Rödl-&-Partner-Experte Knaul rät deutschen Firmen dazu, ihren russischen Beschäftigten vorerst die Gehälter weiterzuzahlen. So verfahren auch Henkel und die Telekom. Knaul sagt: Weiter Gehälter zu zahlen „signalisiert eine mögliche Rückkehr auf den russischen Markt“. Zudem könne das ein gewisser Schutz gegen die drohende Enteignung sein.

Eine Lösung: Der Fall Oetker

Für all diese Probleme scheint eine deutsche Firma eine Lösung gefunden zu haben: Dr. Oetker. Der Nahrungsmittelhersteller hat sein russisches Werk jüngst an das lokale Management veräußert. So kann Oetker den russischen Markt gesichtswahrend verlassen, zugleich Mitarbeiter und Produktion erhalten sowie Management und Assets schützen.
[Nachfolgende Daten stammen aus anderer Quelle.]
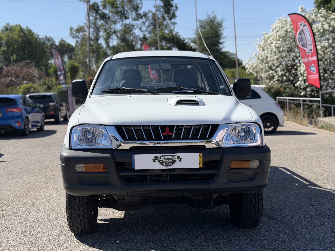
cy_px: 126
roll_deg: +4.0
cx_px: 168
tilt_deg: -5.1
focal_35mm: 48
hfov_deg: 39.7
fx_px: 465
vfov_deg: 30.3
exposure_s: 1/5208
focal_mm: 6.76
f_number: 1.78
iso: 64
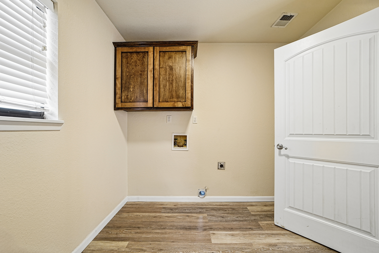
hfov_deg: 104.3
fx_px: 147
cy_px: 126
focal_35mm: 14
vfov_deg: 81.2
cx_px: 190
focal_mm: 14
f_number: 4.5
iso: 320
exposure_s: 1/25
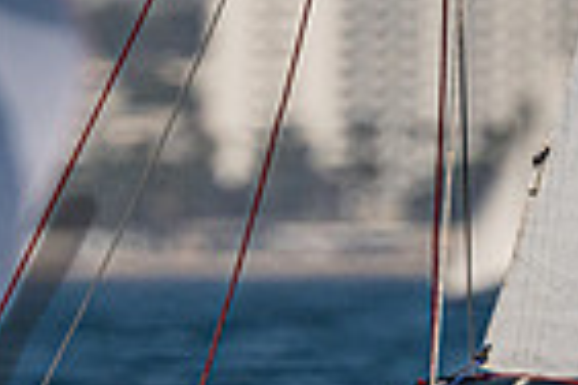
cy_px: 811
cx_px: 287
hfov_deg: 0.9
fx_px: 35608
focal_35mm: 2218
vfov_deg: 0.6
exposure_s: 1/5000
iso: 320
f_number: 5.6
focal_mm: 400
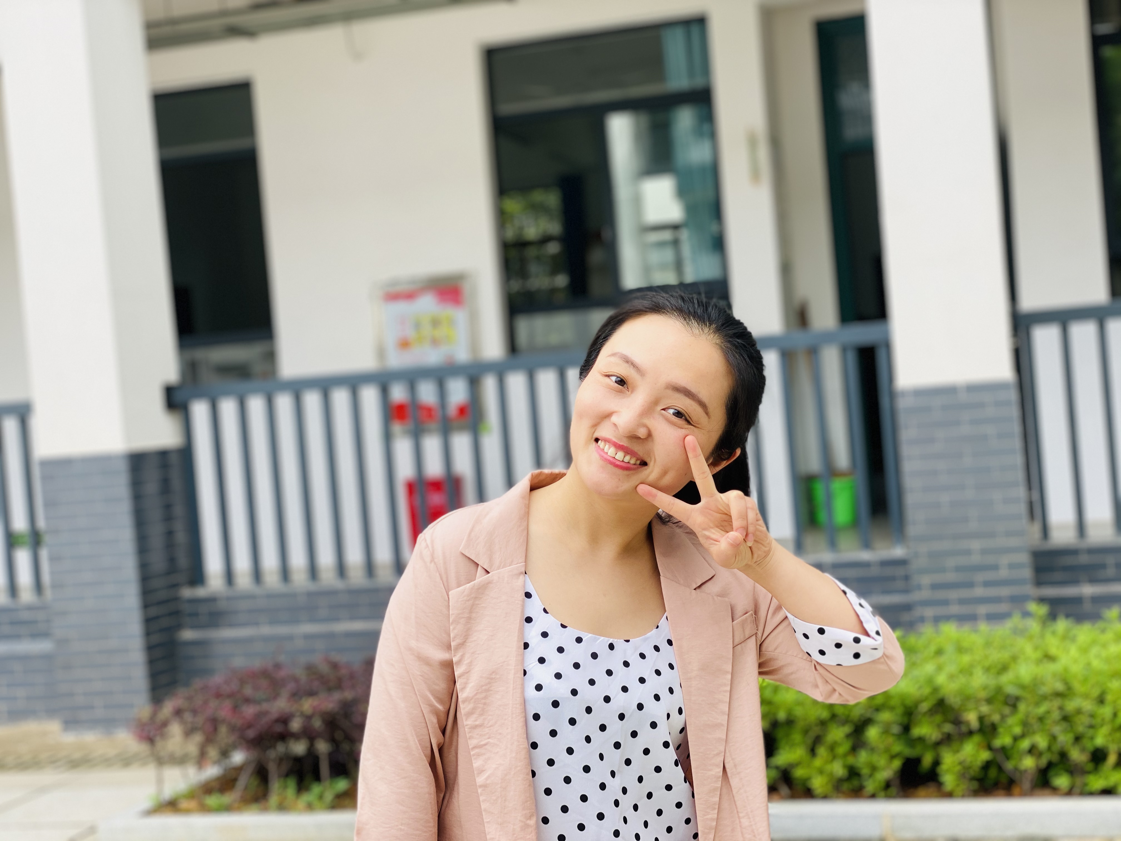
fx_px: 1684
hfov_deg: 36.8
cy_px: 420
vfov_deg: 28.0
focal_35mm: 52
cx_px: 560
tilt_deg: -1.1
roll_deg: +4.6
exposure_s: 1/126
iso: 20
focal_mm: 6
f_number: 2
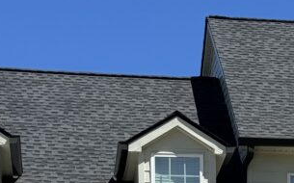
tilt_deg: +5.5
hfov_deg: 12.1
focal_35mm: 171
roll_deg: +0.3
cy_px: 326
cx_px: 309
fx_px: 1369
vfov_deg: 7.4
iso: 64
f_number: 1.78
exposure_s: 1/4310
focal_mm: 6.86
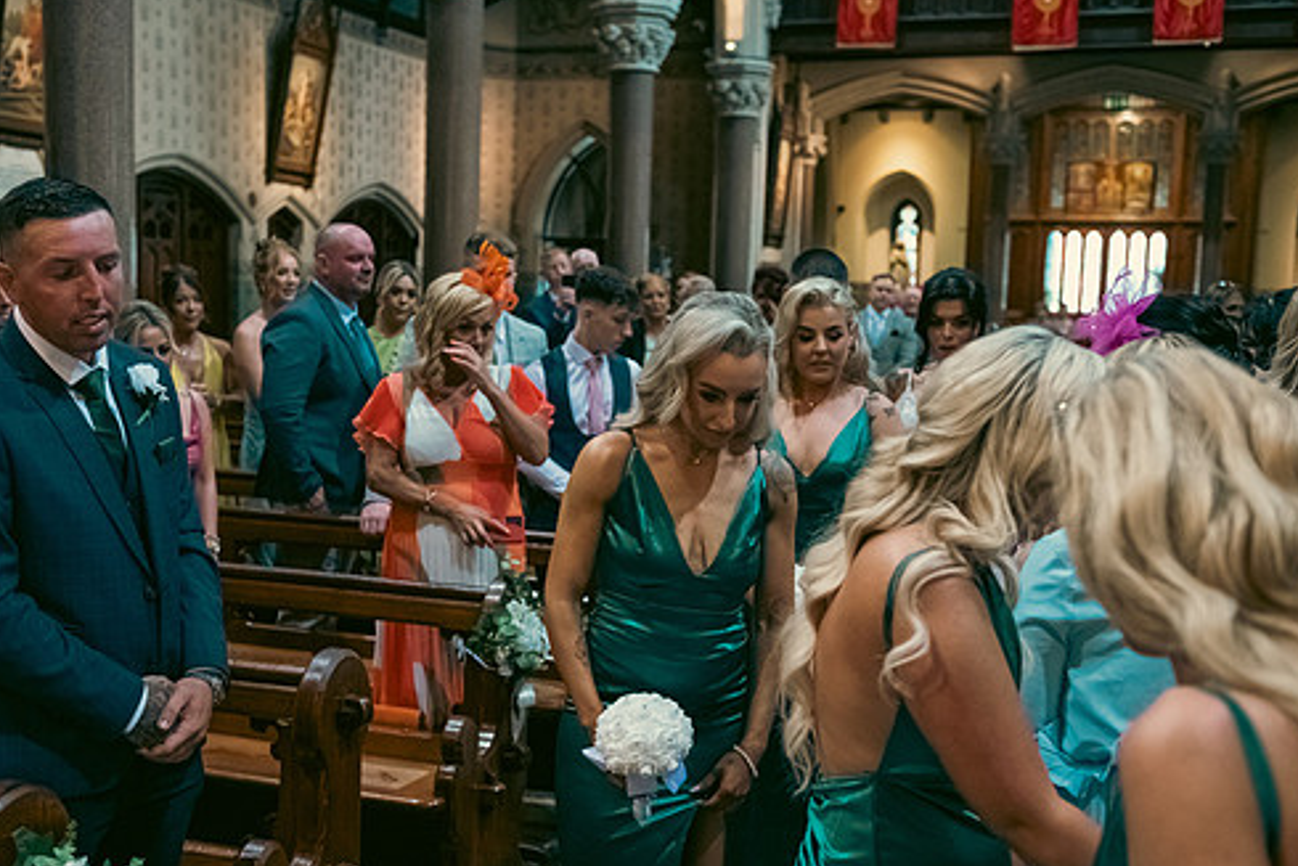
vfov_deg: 29.9
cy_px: 475
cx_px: 577
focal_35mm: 45
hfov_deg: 43.5
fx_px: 1623
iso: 1600
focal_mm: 38
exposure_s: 1/160
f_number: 3.5
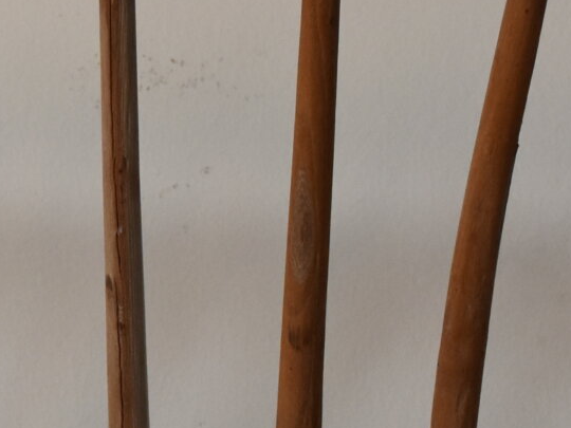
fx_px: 3612
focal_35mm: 219
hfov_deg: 9.0
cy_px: 381
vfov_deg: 6.8
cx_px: -10
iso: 800
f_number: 5.6
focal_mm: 32
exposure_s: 1/125
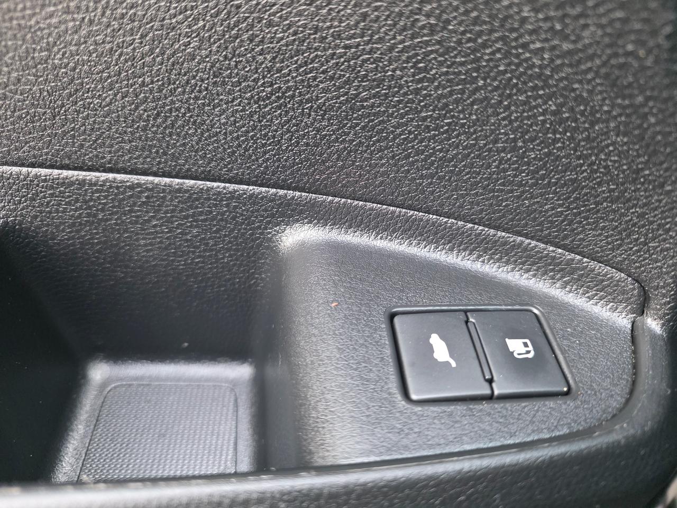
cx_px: 338
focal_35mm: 23
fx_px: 450
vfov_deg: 58.9
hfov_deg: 73.9
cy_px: 254
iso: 1600
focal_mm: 6.25
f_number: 1.7
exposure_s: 1/120
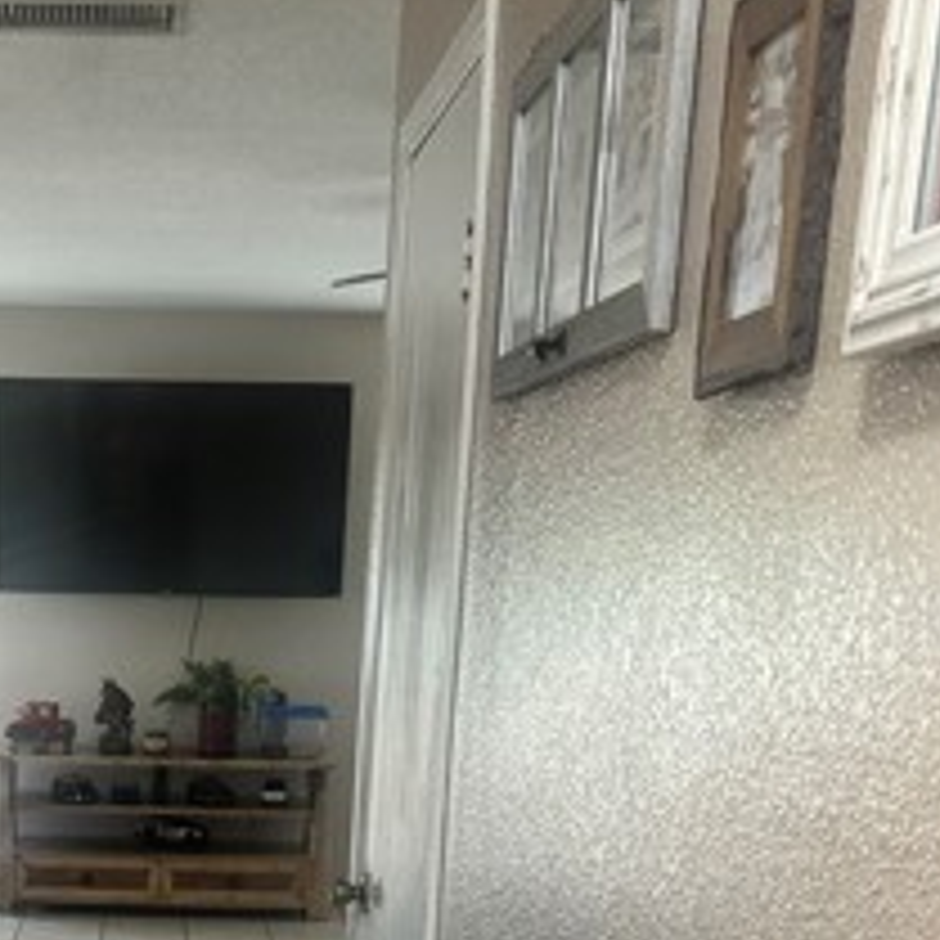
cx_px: 135
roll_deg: -1.8
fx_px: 1997
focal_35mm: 65
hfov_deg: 25.8
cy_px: 1016
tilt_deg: -11.3
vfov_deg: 24.8
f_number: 1.78
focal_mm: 6.86
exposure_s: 1/60
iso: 160
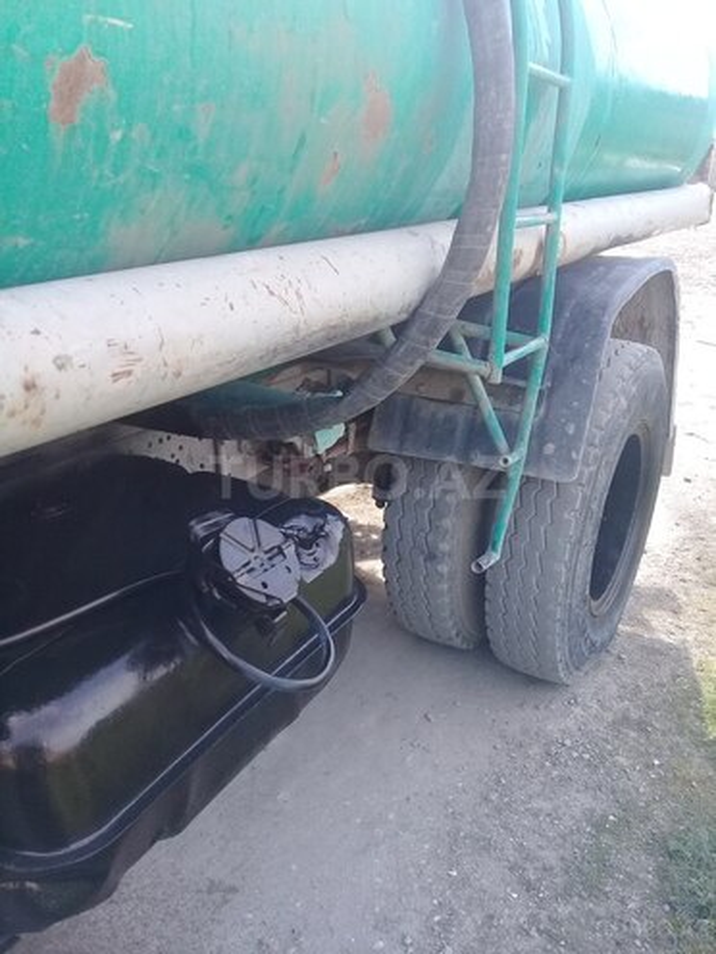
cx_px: 358
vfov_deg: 58.4
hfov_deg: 45.4
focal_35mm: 31
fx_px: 855
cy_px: 477
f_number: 2.2
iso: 50
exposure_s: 1/253
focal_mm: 3.3
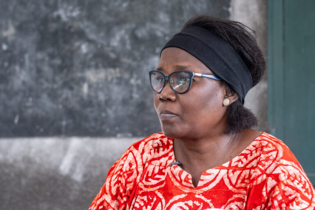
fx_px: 919
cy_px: 105
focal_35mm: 105
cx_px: 158
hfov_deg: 19.5
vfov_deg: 13.0
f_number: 4
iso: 800
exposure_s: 1/125
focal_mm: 70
Zum Verkaufspreis wollten sich die Bielefelder nicht äußern. Der dürfte bei einem Management-Buy-out zwar geringer ausfallen. Doch in Anbetracht der anderen Probleme scheint dieser Verlust vernachlässigbar. Oetker hatte nach Kriegsausbruch die Exporte gestoppt, die 150 Beschäftigten in Russland hatten nur noch Backpulver und Hefe produziert.

Auch der Schweizer Großhändler Transgourmet oder die Bierhersteller Heineken und Carlsberg haben diese Lösung gewählt. Beobachter halten diese Lösung für gut durchdacht, gleichwohl sie nicht für jedes Unternehmen die richtige sein muss. Denn der Rückzug aus Russland ist vor allem eines: kompliziert.